KYUS-FM (92.3 MHz, "92.3 KYUS FM") is a radio station licensed to serve Miles City, Montana. The station is owned by P&A Media LLC. It airs an adult hits music format.

==History==
===KMCM-FM===
The station began broadcasting November 30, 1984, and originally held the call sign KMCM-FM. It was owned by William J. O'Brien. In 1986, the station was sold to Austin J. Baillon, along with AM 1050 KCCA, for $300,000. KMCM-FM aired an adult contemporary format. In 1997, the station was sold to Senger Broadcasting, along with AM 1050 KMTA, for $594,000.

===KKRY===
In October 1997, the station adopted a country music format and its call sign was changed to KKRY. The station was branded "Hot Country 92.5" (and later "Hot Country 92.3"). In 2005, the station's frequency was changed from 92.5 MHz to 92.3 MHz.

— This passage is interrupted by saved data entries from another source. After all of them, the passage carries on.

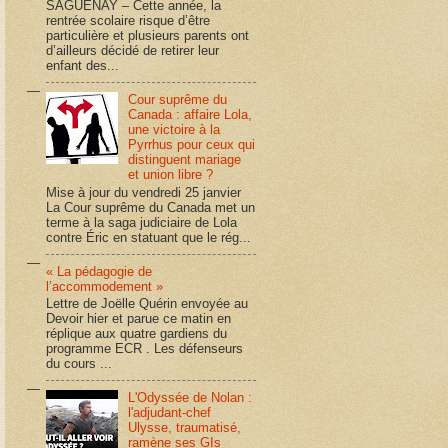
SAGUENAY – Cette année, la
rentrée scolaire risque d’être
particulière et plusieurs parents ont
d’ailleurs décidé de retirer leur
enfant des...
Cour suprême du
Canada : affaire Lola,
une victoire à la
Pyrrhus pour ceux qui
distinguent mariage
et union libre ?
Mise à jour du vendredi 25 janvier
La Cour suprême du Canada met un
terme à la saga judiciaire de Lola
contre Éric en statuant que le rég...
« La pédagogie de
l’accommodement »
Lettre de Joëlle Quérin envoyée au
Devoir hier et parue ce matin en
réplique aux quatre gardiens du
programme ECR . Les défenseurs
du cours ...
L'Odyssée de Nolan :
l'adjudant-chef
Ulysse, traumatisé,
ramène ses GIs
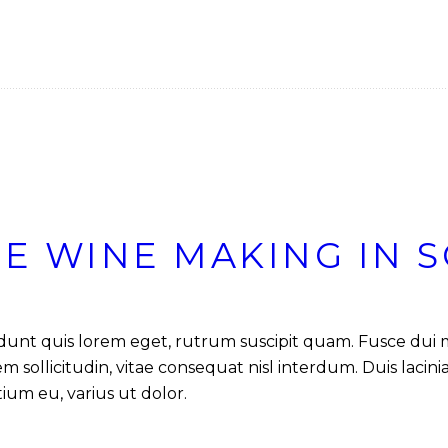
HE WINE MAKING IN 
ncidunt quis lorem eget, rutrum suscipit quam. Fusce dui
sollicitudin, vitae consequat nisl interdum. Duis lacinia 
tium eu, varius ut dolor.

In 2006, KKRY was sold to Stephen Marks's Custer County Community Broadcasting Corporation, along with AM 1050 KMTA, for $540,000. Marks already owned KYUS-TV (channel 3) in Miles City; as the television station was a satellite of KULR-TV in Billings, it did not count against the Federal Communications Commission's cross-ownership rules.

===KYUS-FM===
The station's call sign was changed to KYUS-FM on January 26, 2007. The station adopted an adult hits format. Following Stephen Marks's death in 2022, his Montana and North Dakota stations—including KYUS-FM and KMTA—were sold to Andrew Sturlaugson's P&A Media for $850,000 in 2024. The sale separated the radio stations from KYUS-TV, which the Marks estate retained until 2025.